Morg wrote:What needs to be remembered here is that Dong Zhuo seemed like an animal (torturing people while eating etc) but he was stationed his whole life at the frontier and was constantly dealing with the tribal people. Therefore his manners would have been different from those who lived in the inner cities.
Lodril wrote:Oh sure, torture may seem rude to us, but among the Qiang it was really a compliment.
Seriously though, Dong Zhuo was half Qiang anyway. He ruled through terror because he had to. He was an outsider and far more barbarian than Han, so he would not have been tolerated by the rest of Chinese nobility for very long in any case. As near as I can tell, the majority of his power in court came from horse trading anyway. Even if everything went his way, he eventually would be worn down and defeated by the Han people. Any leader who sacks his own villages to keep the troops entertained is doomed to a short reign.
And actually, in point of fact... he did triumph over the allied lords. They lost and scattered, only returning to claim victory after Dong Zhuo was ambushed and murdered.
Both in the novel and historically, Dong Zhuo's forces lost badly causing the capital to be relocated to Changan. They scattered from bickering amongst each other, not because Dong Zhuo's army beat them.[quote]Morg wrote:Where did you find the info about him being half Qiang and sacking his own villages?

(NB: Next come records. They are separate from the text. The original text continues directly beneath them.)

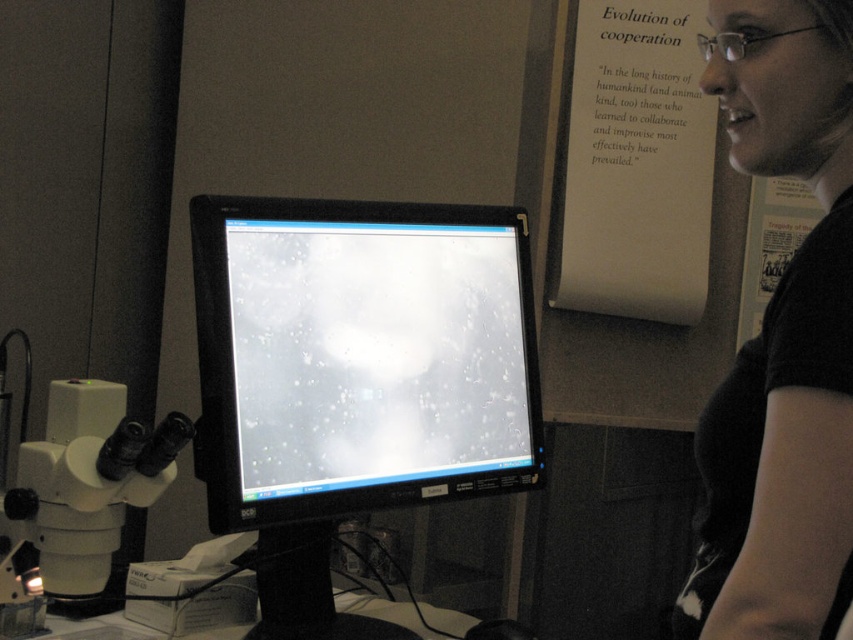
Can you confirm if white paper at upper right is positioned below white plastic microscope at lower left?

Actually, white paper at upper right is above white plastic microscope at lower left.

Is point (621, 204) closer to viewer compared to point (22, 467)?

No, it is behind (22, 467).

Which is behind, point (596, 125) or point (103, 452)?

Point (596, 125)

Identify the location of white paper at upper right. This screenshot has height=640, width=853. (633, 164).

Between black glossy monitor at center and white plastic microscope at lower left, which one is positioned higher?

black glossy monitor at center

Is black glossy monitor at center to the right of white plastic microscope at lower left from the viewer's perspective?

Correct, you'll find black glossy monitor at center to the right of white plastic microscope at lower left.

You are a GUI agent. You are given a task and a screenshot of the screen. Output one action in this format:
    pyautogui.click(x=<x>, y=<y>)
    Task: Click on the black glossy monitor at center
    The image size is (853, 640).
    Given the screenshot: What is the action you would take?
    pyautogui.click(x=355, y=376)

The width and height of the screenshot is (853, 640). In order to click on black glossy monitor at center in this screenshot , I will do `click(355, 376)`.

Is black glossy monitor at center wider than white paper at upper right?

Yes, black glossy monitor at center is wider than white paper at upper right.

Can you confirm if black glossy monitor at center is positioned to the left of white paper at upper right?

Indeed, black glossy monitor at center is positioned on the left side of white paper at upper right.

Identify the location of black glossy monitor at center. The image size is (853, 640). (355, 376).

Where is `black glossy monitor at center`? The width and height of the screenshot is (853, 640). black glossy monitor at center is located at coordinates (355, 376).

The village bit is in the novel... all of a sentence, but there nonetheless. Basically, to keep the troops busy, he sent them to raid local villages (it makes sense, since apparently many in his military were Qiang and not used to city life). As for the half-Qiang part... hrm. I want to say it's in that "History of the Han" encylcopedia, but I can't cite you to it directly. I just remember reading an article discussing the sources of his influence, and primary among them was that he was half-Qiang (his mother was Qiang) and raised on the frontier near them, and therefore was valuable to the Han as a diplomat. Since the Chinese were, throughout history, inexplicably poor at breeding horses, the Qiang were a valuable trading ally in addition to being brutal soldiers when called upon as mercenaries or allies.